Mean Value Theorem

f'(c) = [f(b) - f(a)]/(b - a)

1. Explain what this means GRAPHICALLY by showing a good example!


The average rate of change of a function is the slope of the secant line. the secant line connects the function values at the endpoint of the interval. endpoints of the function on [a,b]are (a,f(a)) and (b,f(b)).
m=y2-y1/x2-x1 = f(b)-f(a)/b-a

the instantaneous rate of change at x=c is the slope of the tangent line to the function.

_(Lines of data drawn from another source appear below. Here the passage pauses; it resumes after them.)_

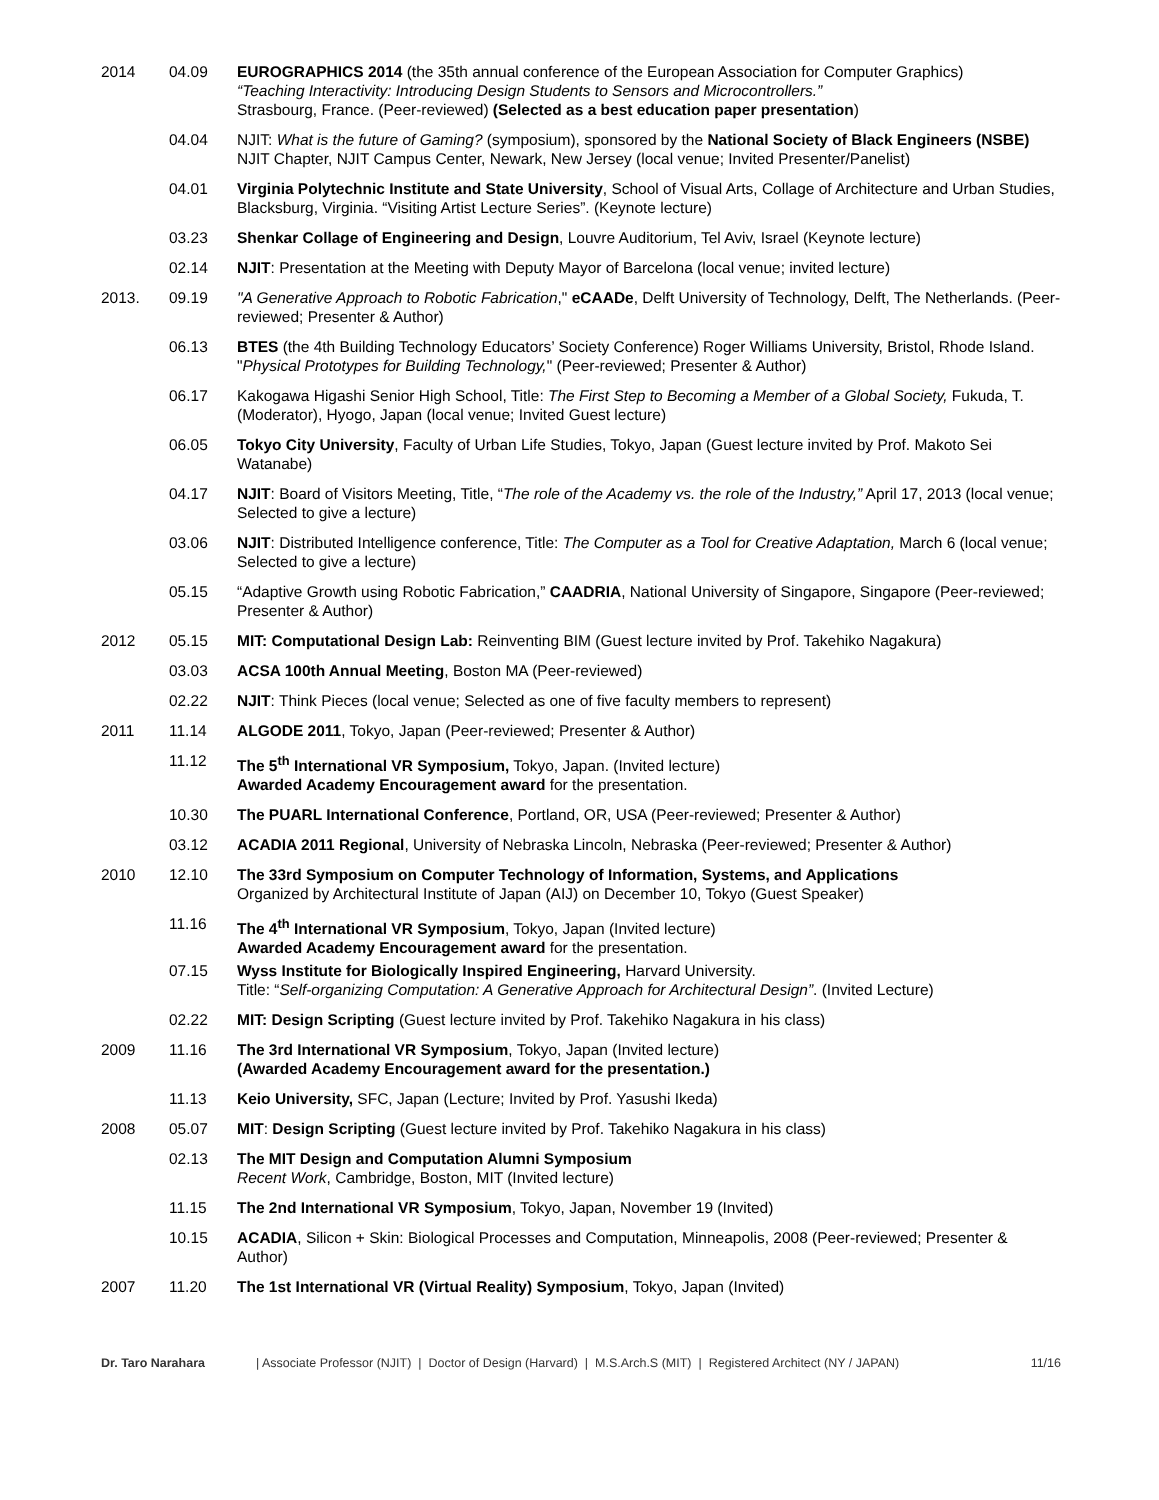2014 04.09 EUROGRAPHICS 2014 (the 35th annual conference of the European Association for Computer Graphics)
“Teaching Interactivity: Introducing Design Students to Sensors and Microcontrollers.”
Strasbourg, France. (Peer-reviewed) (Selected as a best education paper presentation)
04.04 NJIT: What is the future of Gaming? (symposium), sponsored by the National Society of Black Engineers (NSBE) NJIT Chapter, NJIT Campus Center, Newark, New Jersey (local venue; Invited Presenter/Panelist)
04.01 Virginia Polytechnic Institute and State University, School of Visual Arts, Collage of Architecture and Urban Studies, Blacksburg, Virginia. “Visiting Artist Lecture Series”. (Keynote lecture)
03.23 Shenkar Collage of Engineering and Design, Louvre Auditorium, Tel Aviv, Israel (Keynote lecture)
02.14 NJIT: Presentation at the Meeting with Deputy Mayor of Barcelona (local venue; invited lecture)
2013. 09.19 "A Generative Approach to Robotic Fabrication," eCAADe, Delft University of Technology, Delft, The Netherlands. (Peer-reviewed; Presenter & Author)
06.13 BTES (the 4th Building Technology Educators’ Society Conference) Roger Williams University, Bristol, Rhode Island. "Physical Prototypes for Building Technology," (Peer-reviewed; Presenter & Author)
06.17 Kakogawa Higashi Senior High School, Title: The First Step to Becoming a Member of a Global Society, Fukuda, T. (Moderator), Hyogo, Japan (local venue; Invited Guest lecture)
06.05 Tokyo City University, Faculty of Urban Life Studies, Tokyo, Japan (Guest lecture invited by Prof. Makoto Sei Watanabe)
04.17 NJIT: Board of Visitors Meeting, Title, “The role of the Academy vs. the role of the Industry,” April 17, 2013 (local venue; Selected to give a lecture)
03.06 NJIT: Distributed Intelligence conference, Title: The Computer as a Tool for Creative Adaptation, March 6 (local venue; Selected to give a lecture)
05.15 “Adaptive Growth using Robotic Fabrication,” CAADRIA, National University of Singapore, Singapore (Peer-reviewed; Presenter & Author)
2012 05.15 MIT: Computational Design Lab: Reinventing BIM (Guest lecture invited by Prof. Takehiko Nagakura)
03.03 ACSA 100th Annual Meeting, Boston MA (Peer-reviewed)
02.22 NJIT: Think Pieces (local venue; Selected as one of five faculty members to represent)
2011 11.14 ALGODE 2011, Tokyo, Japan (Peer-reviewed; Presenter & Author)
11.12 The 5<sup>th</sup> International VR Symposium, Tokyo, Japan. (Invited lecture)
Awarded Academy Encouragement award for the presentation.
10.30 The PUARL International Conference, Portland, OR, USA (Peer-reviewed; Presenter & Author)
03.12 ACADIA 2011 Regional, University of Nebraska Lincoln, Nebraska (Peer-reviewed; Presenter & Author)
2010 12.10 The 33rd Symposium on Computer Technology of Information, Systems, and Applications
Organized by Architectural Institute of Japan (AIJ) on December 10, Tokyo (Guest Speaker)
11.16 The 4<sup>th</sup> International VR Symposium, Tokyo, Japan (Invited lecture)
Awarded Academy Encouragement award for the presentation.
07.15 Wyss Institute for Biologically Inspired Engineering, Harvard University.
Title: “Self-organizing Computation: A Generative Approach for Architectural Design”. (Invited Lecture)
02.22 MIT: Design Scripting (Guest lecture invited by Prof. Takehiko Nagakura in his class)
2009 11.16 The 3rd International VR Symposium, Tokyo, Japan (Invited lecture)
(Awarded Academy Encouragement award for the presentation.)
11.13 Keio University, SFC, Japan (Lecture; Invited by Prof. Yasushi Ikeda)
2008 05.07 MIT: Design Scripting (Guest lecture invited by Prof. Takehiko Nagakura in his class)
02.13 The MIT Design and Computation Alumni Symposium
Recent Work, Cambridge, Boston, MIT (Invited lecture)
11.15 The 2nd International VR Symposium, Tokyo, Japan, November 19 (Invited)
10.15 ACADIA, Silicon + Skin: Biological Processes and Computation, Minneapolis, 2008 (Peer-reviewed; Presenter & Author)
2007 11.20 The 1st International VR (Virtual Reality) Symposium, Tokyo, Japan (Invited)
Dr. Taro Narahara | Associate Professor (NJIT) | Doctor of Design (Harvard) | M.S.Arch.S (MIT) | Registered Architect (NY / JAPAN)
11/16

The function must be continuous on [a,b] and differentiable on (a,b) then the mean value theorem must have at least one value x=c between a and b == f'(c)=f(b)-f(a)/b-a. soooo at least one x value on the interval where the tangent line is parallel to the secant line that connects the endpoints of the interval.






the function= x^3
secant line= 3x ===> f'(x)=3x [0,2]
tangent line= 3x-2

tangent line is parallel to the secant line



Explain why this only works for continuous and differentiable functions.




sqr root of (x^2)-2
this is an example of a function that is not differentiable because it has a corner at x=0 within the interval of (-1,1) it is not differentiable but this function is continuous.

this function does not satisfy the theorem because it does no have a tangent that can be parallel to secant.




this function has a discontinuity but is differentiable.
piecewise function of
f(x)= {x^3+3 for x<1
{x^2+1 for x>(or equal to) 1
close hole at one and at the same time of open hole at one.

the function is not continuous within the interval of [-1,1]